Vermillion deployed to Kuwait International Airport where she commanded all mobile air staging facilities in her area of responsibility, including Air Force Reserve and Air National Guard MASFs.

“We were the hub,” said Vermillion. Patients were brought to Kuwait where doctors evaluated them and sent them to the Landstuhl Regional Medical Center in Germany. Vermillion’s responsibilities also included flying to different MASFs, making sure they were running smoothly and that they had what they needed to do the mission.

Vermillion departed Kuwait after three months, but continued to lead combat casualty care. In 2004, she became the medical group commander at Ramstein Air Base in Germany. While there she organized and helped transport arriving combat casualties from the flight line. Most patients were sent to Landstuhl Regional Medical Center for surgery or examination, while others were flown back to the United States.
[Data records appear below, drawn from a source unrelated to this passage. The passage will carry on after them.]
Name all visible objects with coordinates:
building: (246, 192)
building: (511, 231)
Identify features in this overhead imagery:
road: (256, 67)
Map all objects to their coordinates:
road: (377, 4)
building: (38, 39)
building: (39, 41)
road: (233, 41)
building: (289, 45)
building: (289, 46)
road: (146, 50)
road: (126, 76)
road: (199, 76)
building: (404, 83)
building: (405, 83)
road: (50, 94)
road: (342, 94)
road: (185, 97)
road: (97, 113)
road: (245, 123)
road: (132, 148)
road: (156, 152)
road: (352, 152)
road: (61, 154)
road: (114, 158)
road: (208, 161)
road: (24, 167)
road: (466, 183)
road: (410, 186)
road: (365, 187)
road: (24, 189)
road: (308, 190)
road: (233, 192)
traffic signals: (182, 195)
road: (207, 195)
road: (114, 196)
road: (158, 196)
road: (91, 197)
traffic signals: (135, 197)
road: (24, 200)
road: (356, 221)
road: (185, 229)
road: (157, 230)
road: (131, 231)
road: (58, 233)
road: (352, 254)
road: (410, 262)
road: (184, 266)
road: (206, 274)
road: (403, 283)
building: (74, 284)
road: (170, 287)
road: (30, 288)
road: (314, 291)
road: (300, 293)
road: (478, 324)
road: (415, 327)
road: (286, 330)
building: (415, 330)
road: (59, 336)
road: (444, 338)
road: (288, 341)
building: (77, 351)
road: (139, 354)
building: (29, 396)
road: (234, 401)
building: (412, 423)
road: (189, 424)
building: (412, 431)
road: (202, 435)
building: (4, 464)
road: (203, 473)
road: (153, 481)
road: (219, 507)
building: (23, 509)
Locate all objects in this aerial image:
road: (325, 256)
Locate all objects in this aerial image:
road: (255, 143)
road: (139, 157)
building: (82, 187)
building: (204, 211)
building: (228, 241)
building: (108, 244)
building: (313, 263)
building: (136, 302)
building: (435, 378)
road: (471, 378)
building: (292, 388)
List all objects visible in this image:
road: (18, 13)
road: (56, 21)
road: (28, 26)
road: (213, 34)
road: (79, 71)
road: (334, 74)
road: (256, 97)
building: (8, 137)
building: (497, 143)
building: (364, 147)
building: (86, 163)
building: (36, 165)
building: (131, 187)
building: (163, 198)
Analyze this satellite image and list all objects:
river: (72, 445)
“I would go up to [the Intensive Care Unit] where Combat Care Air Transport Teams would bring them to be reevaluated,” she said. “It was phenomenal what could be done [with advancements in combat care].”

After her assignment as the medical group commander, Vermillion transferred to Travis AFB in California, serving as the chief nurse until her retirement in 2007. Looking back at her career, and the wars she served in, she feels proud of her service.

“It was a great career for me and a tremendous opportunity,” she explained. “I was able to do so many things that I would have never thought I would have been able to do.”

Vermillion said Air Force leadership made the difference.

“I worked for wonderful people who helped me make rank in the Air Force and had confidence in me to give me jobs and opportunities that broadened my horizons,” she said. “Hopefully, I was able to pass that on to people who worked for me, that I [also] gave them opportunities to do well in their careers.”